Expand the list of columns data.tables
I have data.table
with a list column where each item is data.table
:
dt <- data.table(id = c(1, 1, 2),
var = list(data.table(a = c(1, 2), b = c(3, 4)),
data.table(a = c(5, 6), b = c(7, 8)),
data.table(a = 9, b = 10)))
dt
# id var
# 1: 1 <data.table>
# 2: 1 <data.table>
# 3: 2 <data.table>
Now I want to "lock" this structure so that:
a b id
1: 1 3 1
2: 2 4 1
3: 5 7 1
4: 6 8 1
5: 9 10 2
I know how to expand the inline part data.table
using rbindlist
, but just don't know how to bind the flattened one data.table
to the "id" variable.
The original dataset is 30 million rows and dozens of variables, so I would really appreciate it if you could come up with a solution that is not only workable, but also memory efficient.

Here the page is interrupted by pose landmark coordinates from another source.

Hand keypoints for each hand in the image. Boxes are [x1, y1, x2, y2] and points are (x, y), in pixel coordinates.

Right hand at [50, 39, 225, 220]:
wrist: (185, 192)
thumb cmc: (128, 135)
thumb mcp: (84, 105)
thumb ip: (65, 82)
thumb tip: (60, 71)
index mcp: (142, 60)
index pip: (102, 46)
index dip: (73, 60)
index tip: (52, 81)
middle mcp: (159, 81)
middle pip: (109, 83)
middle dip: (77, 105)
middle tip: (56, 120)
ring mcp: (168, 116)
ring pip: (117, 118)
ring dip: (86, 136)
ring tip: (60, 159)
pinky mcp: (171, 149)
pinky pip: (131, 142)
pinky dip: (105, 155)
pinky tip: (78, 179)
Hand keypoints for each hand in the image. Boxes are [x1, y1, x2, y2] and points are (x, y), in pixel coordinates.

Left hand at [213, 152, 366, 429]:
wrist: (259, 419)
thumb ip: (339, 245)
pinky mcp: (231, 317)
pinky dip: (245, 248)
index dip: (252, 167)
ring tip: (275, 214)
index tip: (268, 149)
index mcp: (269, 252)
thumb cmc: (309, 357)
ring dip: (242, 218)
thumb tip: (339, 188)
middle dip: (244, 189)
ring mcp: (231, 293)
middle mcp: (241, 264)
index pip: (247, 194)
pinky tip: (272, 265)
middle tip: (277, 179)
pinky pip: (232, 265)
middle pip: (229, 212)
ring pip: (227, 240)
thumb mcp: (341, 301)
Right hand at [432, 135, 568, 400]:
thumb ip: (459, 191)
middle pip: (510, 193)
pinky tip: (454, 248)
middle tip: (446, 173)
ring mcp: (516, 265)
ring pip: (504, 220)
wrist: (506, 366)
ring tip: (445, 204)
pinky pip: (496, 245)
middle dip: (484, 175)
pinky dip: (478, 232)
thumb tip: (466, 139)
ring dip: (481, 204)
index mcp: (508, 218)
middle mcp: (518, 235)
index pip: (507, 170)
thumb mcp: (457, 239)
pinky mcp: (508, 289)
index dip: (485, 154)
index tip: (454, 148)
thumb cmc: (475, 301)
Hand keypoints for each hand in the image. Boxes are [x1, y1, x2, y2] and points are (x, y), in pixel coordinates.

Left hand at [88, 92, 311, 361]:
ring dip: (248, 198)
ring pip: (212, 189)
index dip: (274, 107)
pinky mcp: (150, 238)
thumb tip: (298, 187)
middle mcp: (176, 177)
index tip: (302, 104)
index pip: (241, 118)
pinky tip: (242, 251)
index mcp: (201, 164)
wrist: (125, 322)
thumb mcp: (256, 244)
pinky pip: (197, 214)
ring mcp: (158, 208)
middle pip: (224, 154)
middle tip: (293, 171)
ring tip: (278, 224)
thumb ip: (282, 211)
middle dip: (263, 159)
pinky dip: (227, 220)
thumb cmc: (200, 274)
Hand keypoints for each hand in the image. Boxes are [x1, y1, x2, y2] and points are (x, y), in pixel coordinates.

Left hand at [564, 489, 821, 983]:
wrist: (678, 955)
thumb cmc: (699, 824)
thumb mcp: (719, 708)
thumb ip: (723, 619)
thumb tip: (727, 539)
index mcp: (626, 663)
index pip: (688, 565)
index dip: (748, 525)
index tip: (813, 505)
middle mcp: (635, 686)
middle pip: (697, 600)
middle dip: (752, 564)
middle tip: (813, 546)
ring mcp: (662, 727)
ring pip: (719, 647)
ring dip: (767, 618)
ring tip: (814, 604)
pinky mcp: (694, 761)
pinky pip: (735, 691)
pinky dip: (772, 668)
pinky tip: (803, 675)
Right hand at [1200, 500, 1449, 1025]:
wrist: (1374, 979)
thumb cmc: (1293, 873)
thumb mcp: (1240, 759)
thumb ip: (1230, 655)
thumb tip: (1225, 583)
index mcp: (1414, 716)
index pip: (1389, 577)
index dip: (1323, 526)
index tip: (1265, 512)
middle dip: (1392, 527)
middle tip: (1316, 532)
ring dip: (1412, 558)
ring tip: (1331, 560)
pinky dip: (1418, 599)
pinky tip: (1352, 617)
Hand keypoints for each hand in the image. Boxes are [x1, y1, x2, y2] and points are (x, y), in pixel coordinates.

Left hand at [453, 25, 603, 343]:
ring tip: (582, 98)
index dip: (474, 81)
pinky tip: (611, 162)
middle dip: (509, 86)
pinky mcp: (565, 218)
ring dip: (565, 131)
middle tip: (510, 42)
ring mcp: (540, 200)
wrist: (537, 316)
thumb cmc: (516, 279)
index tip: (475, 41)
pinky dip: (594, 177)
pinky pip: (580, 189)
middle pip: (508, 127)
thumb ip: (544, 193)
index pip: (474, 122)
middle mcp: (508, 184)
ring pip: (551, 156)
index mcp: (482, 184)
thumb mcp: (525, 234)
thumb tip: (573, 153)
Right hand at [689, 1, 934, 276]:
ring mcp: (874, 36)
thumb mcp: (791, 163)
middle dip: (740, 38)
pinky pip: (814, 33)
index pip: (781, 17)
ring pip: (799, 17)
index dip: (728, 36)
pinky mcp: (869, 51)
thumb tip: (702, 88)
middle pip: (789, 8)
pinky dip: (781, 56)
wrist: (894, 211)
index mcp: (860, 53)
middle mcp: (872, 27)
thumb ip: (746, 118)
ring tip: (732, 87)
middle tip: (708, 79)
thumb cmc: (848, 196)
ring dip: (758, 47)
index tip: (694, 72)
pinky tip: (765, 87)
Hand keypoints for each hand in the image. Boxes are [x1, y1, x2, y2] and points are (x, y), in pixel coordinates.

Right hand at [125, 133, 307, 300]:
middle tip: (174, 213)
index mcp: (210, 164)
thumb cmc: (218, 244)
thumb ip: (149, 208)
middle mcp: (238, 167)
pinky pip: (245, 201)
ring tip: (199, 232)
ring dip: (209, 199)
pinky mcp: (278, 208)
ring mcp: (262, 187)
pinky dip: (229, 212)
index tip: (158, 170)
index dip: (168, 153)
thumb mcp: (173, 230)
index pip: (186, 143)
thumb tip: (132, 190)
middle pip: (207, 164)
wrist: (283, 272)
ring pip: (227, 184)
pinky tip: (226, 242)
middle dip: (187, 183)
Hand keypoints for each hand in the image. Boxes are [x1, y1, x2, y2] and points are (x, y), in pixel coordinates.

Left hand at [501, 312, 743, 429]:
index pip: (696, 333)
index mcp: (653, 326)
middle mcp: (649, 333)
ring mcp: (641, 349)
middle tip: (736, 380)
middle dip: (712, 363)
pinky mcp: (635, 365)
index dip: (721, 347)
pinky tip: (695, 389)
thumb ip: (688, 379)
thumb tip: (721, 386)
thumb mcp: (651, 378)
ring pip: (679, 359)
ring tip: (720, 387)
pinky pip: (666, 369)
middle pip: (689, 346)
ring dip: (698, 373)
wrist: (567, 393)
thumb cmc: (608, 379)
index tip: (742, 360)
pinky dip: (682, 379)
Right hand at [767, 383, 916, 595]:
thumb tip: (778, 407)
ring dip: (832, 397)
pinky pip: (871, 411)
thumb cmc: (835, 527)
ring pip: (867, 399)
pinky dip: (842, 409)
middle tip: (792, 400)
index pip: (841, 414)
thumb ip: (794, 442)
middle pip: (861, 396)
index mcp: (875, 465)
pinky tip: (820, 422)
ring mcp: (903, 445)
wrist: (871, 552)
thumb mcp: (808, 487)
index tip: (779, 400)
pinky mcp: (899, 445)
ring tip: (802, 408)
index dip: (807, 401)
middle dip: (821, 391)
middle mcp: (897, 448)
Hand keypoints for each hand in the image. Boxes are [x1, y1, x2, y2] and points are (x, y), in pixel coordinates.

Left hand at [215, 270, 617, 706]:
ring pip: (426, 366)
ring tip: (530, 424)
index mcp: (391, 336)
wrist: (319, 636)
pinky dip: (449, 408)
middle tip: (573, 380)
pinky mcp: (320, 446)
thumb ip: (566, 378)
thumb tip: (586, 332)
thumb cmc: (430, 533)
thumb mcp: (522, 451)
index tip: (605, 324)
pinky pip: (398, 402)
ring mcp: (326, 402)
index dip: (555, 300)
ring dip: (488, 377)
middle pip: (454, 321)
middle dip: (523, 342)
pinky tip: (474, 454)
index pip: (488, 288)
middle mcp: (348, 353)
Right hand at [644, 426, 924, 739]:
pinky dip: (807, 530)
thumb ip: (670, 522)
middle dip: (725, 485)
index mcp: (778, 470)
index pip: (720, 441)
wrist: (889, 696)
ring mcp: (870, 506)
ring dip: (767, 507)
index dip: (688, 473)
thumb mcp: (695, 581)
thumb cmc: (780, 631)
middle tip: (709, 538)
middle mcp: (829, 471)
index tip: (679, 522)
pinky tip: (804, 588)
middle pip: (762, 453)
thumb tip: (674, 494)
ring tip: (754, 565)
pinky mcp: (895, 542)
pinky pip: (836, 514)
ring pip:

In this case it works dt[, var[[1]], by=id]
. However, I use rbindlist
as the OP pointed out:
dt[, r := as.character(.I) ]
res <- dt[, rbindlist(setNames(var, r), id="r")]
Then concatenate on r
(lines dt
) if you really need any vars:
res[dt, on=.(r), `:=`(id = i.id)]
This is better than dt[, var[[1]], by=id]
several ways:
-
rbindlist
should be faster than anything with a lot of groupsby=
. - If there are
dt
more vars, they should all be inby=
. - There is probably no need to transfer vars from
dt
at all, since they can always be grabbed from this table later, and they take up much less memory there.